There are 100 elements in the sample “sample_means_small”. These values represent the means of the random samples of 50 elements from within “area” data column.

Exercise 6:

sample_means10 <- rep(NA, 5000)
sample_means100 <- rep(NA, 5000)
for(i in 1:5000){
  samp <- sample(area, 10)
  sample_means10[i] <- mean(samp)
  samp <- sample(area, 100)
  sample_means100[i] <- mean(samp)
}
par(mfrow=c(1, 1))
xlimits<-range(sample_means10)
hist(sample_means10, breaks = 20, xlim = xlimits)

hist(sample_means50, breaks = 20, xlim=xlimits)

hist(sample_means100, breaks = 20, xlim=xlimits)

As sample size increases, the distribution range decreases and becomes more narrow. The mean frequencies are also taller as the calculated sample means increase.

On your own:

1:

priceSample<-sample(price, 50)
mean(priceSample)
## [1] 175717.2

The best point of estimate for the population mean of this sample is 196,517.

2:

sample_means50 <- rep(NA, 5000)
for(i in 1:5000){
  samp <- sample(price, 50)
  sample_means50[i] <- mean(samp)
}

par(mfrow=c(1,1))
hist(sample_means50, breaks = 20)

mean(sample_means50)
## [1] 180548.3
mean(price)
## [1] 180796.1

The distribution of the sample “sample_means50” has relatively normal distribution. It is unimodal with a bell curve shape, and the center of the distribution is around 180,000. The mean home price of the population seems to be around 180796.1, and the population mean is close to the price mean at 181282.6. #### 3:

sample_means150 <- rep(NA, 5000)
for(i in 1:5000){
  samp <- sample(price, 150)
  sample_means150[i] <- mean(samp)
}
par(mfrow=c(1,1))
xlimits <- range(sample_means150)
hist(sample_means50,breaks = 30, xlim = xlimits)

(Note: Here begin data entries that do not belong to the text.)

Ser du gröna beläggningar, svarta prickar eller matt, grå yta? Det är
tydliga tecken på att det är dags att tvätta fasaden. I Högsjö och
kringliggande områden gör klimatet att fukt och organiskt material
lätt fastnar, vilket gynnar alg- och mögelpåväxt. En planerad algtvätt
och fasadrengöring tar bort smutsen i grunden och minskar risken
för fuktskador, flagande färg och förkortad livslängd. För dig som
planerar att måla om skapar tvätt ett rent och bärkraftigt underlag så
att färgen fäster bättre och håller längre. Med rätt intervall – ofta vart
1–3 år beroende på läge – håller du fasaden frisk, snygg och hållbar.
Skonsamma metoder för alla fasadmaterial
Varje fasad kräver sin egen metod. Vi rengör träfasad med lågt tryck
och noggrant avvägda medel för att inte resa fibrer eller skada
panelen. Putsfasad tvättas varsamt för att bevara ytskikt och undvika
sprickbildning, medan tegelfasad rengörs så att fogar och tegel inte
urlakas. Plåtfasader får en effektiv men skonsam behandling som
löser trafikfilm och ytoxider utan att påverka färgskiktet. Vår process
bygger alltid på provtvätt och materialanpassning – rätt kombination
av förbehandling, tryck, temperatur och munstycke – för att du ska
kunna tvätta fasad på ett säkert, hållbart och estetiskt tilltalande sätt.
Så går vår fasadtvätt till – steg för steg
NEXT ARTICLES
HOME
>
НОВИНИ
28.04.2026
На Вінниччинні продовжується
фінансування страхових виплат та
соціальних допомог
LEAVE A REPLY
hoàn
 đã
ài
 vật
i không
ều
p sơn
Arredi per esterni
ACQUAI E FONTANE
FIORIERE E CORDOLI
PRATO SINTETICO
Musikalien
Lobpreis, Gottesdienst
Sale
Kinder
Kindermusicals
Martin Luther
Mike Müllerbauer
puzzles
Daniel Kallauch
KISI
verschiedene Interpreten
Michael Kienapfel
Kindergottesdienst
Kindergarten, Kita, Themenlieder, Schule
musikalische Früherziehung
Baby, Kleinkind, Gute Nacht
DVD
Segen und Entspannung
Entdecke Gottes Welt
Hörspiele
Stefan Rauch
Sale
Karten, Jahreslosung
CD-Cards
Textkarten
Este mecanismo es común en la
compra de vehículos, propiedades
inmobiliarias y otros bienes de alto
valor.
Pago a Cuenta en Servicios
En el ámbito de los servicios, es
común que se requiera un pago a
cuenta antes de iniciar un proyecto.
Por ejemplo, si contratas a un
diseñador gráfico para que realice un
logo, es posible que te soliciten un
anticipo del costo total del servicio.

hist(sample_means150,breaks = 20, xlim = xlimits)

mean(sample_means50)
## [1] 180548.3
mean(sample_means150)
## [1] 180979.2

The shape of the sample “sample_means150” seems to be normal, with a bell curve shape. However, it does look to be slightly less smooth towards the 3rd quartile of the distribution, since the bar heights don’t form a perfect curve. While the sample “sample_means50” has a more smooth appearance, with a normal bell curve shape and a center around 180,000 like the other sample. The sample “sample_means150” is more likely to be the mean sale price of homes in Ames, which would be around 180,000. The calculated mean for the sample of 150 is 180804.3.

4:

The sample from 3, with sample “sample_means150” would have the smallest spread, because it has a larger sample size of 150. We would prefer a distribution with a smaller spread, since it is most statisically apporpriated when seeking accuracy for means.